The deceased (Mrs Jackson) and her daughter (Heather) were estranged and consequently Mrs Jackson excluded Heather from her will and left the estate to three animal charities.  Mrs Jackson died in 2004 and Heather challenged the exclusion on the basis that she was a daughter and there was no reasonable provision in the will for her maintenance. The case has been the subject of protracted litigation and after the appeal concluded this week, she was awarded 1/3 of the estate.

Naomi Pinder, Head of Probate, QualitySolicitors Jackson Canter says: “Of course each case is dependant on the specific facts and circumstances, but the general principle of English law that means a person is able to leave his or her estate to the beneficiaries of their choice, has been turned on its head in this unprecedented judgement.

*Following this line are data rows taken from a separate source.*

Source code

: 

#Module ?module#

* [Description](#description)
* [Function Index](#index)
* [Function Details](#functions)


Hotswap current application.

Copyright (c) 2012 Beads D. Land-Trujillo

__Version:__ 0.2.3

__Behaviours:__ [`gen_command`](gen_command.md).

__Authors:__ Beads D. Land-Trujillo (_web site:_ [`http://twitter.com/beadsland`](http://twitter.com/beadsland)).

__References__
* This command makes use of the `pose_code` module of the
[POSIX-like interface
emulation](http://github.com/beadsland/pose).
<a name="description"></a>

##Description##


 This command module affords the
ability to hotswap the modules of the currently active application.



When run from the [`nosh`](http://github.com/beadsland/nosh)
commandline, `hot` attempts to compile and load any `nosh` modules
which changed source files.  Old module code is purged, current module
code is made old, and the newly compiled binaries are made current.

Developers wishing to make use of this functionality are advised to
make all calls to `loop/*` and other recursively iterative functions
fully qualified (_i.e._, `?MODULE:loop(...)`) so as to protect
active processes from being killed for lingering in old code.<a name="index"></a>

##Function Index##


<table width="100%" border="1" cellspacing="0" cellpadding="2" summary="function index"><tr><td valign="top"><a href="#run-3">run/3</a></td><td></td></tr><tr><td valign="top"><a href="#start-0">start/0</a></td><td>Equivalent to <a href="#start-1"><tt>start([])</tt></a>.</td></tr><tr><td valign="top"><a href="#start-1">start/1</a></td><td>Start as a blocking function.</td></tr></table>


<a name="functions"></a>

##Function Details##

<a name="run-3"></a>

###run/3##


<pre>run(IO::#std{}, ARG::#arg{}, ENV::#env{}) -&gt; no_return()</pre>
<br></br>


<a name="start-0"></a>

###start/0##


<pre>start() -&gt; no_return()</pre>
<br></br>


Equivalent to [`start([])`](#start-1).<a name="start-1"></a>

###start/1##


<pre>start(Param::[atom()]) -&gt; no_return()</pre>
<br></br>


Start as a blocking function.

“However, this testamentary freedom has always been subject to the terms of the Inheritance (Provision for Family and Dependants) Act 1975. This Act can be seen as protecting the vulnerable or as a ‘spongers’ charter’, depending on your point of view.

“It can be argued that as Heather is dependent on the State, this creates a financial need so the funds from her mother’s estate should be made available - Heather intends to buy her housing association home with the inheritance.

“It is also significant that Mrs Jackson didn’t have any lifetime connection with the charities she included in her will and in practice potential claims can be dealt with by leaving a gift of limited financial value.

“Ultimately, the outcome of this appeal reinforces the need to ask clients extensive questions about family circumstances in order to identify potential claims and to advise about how they can be addressed. There is so much litigation concerning wills and a full investigation is necessary so that any claims can be resisted in the future, after the person has died and the contents of the will come to light.”